Bobby
Author: Andrew Withers, January 14th, 2010
Don’t take this the wrong way, but I actually settled down to watch BBC Parliament yesterday. It was the Finance Select Committee asking questions of Eric Daniels the CEO of the Lloyds Banking Group. With a cup of black coffee and a sandwich, I listened with opened mouthed incredulity at what was being said.Source: www.economicvoice.com
Now Mr Daniels I have to say deserves his job. Not for his business acumen (that is in severe doubt) but for a sphinx like demeanour and general coolness under fire that was quite impressive.

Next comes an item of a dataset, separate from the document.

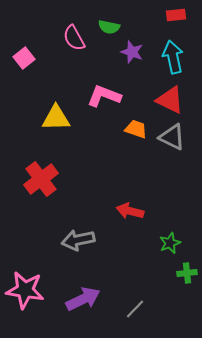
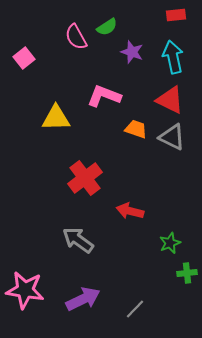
green semicircle: moved 2 px left; rotated 45 degrees counterclockwise
pink semicircle: moved 2 px right, 1 px up
red cross: moved 44 px right, 1 px up
gray arrow: rotated 48 degrees clockwise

However let’s get down to brass tacks. HBOS was a basket case when the Treasury approached Lloyds, which was in relatively fine fettle. It was clear from the questioning from a Labour MP, whose name currently escapes me, that the Government and Treasury had got to the stage were HBOS was getting to the point where a decision had to be made not to accept any further business. That would have precipitated another catastrophic run like Northern Rock.
Daniels was constantly pressed on whether he was told this information directly by the Treasury. He did not give a straight answer. He repeated a mantra that ‘he was made aware of the serious nature of the situation’. Being a simple sort of lad, this seemed to me to require an answer- yes or no. The Treasury appears not to have passed this information on and Daniels did not ask the question.
We appear to have two sides not applying the KISS principle (Keep It Simple Stupid), everybody being too busy being very clever and urbane whilst playing with other peoples’ money. The Treasury with ours, Daniels with Lloyds shareholders.
Then came the point of due diligence. Despite there being ‘a serious situation’, this is where HBOS was about to close is doors to new business (bankrupt) Daniels and his team did ‘ the appropriate amount’ of due diligence (prior legal briefing) this was admitted as being around 25%-50% of what was required in the ‘time allowed’. Lloyds then ‘valued’ the shares of HBOS at £2.38 a share and Daniels admitted in making this valuation to shareholders. He omitted though to mention the small fact that HBOS was being propped up with a Treasury loan of £25.4 bn.
The Banking Act 2009 made it possible for the Treasury and Bank of England to keep secret funding assistance in cases where financial stability may be put at risk – introduced in the wake of the run on Northern Rock.
As I said I am a very simple sort of person. It appears to me that HBOS was bust, and Lloyds could have picked up the whole caboodle for £1, as did ING buying Barings after Nick Leeson and the Directors had finished it off.
Who hood-winked who here? Daniels was adamant that nobody from the Treasury had hoodwinked him, and he had not hoodwinked his shareholders.
It is clear what Brown, Darling and the Treasury were getting out of this deal, a get out of jail free card that staved off the collapse of the Labour Government and possibly the end of the Labour Movement. However, what did Daniels hope to get out of this ? That is the question I would have asked. His reputation is tainted, and why he has not been removed by the shareholders is a mystery to me.
Unfortunately Daniels was saved by the inane twitterings of Sally Keeble MP, who asked a sixth form question about why small businesses cannot get loans from Lloyds. Watching her ask a question was like watching teenager who wanted to be taken seriously in a room full of adults.
She must have been asleep when it was being explained that her Government had induced a solvent bank, to take on a bankrupt bank, propped up by a £25.4bn of tax payers’ money at £2.38 a share and that deal had rendered Lloyds insolvent. With us as the taxpayer owning a large chunk of the combined group.
The only thing saved here was the Governments neck. The rest of us have been hood-winked, as have our children and grandchildren who have to pay to sort this out in higher taxes and reduced standard of living.
‘Too big to fail’ is a corrupt way to view ‘protected’ industry such as banking. HBOS should have been placed into administration and broken up into viable smaller regional banks. Each with a remit to indulge in retail and commercial finance. Brown and Darling sought to protect a collapsed monopoly to save face. Hence the chicanery of the Banking Act 2009
This Rotten Parliament has only months to run, it should be consigned to the dustbin of History.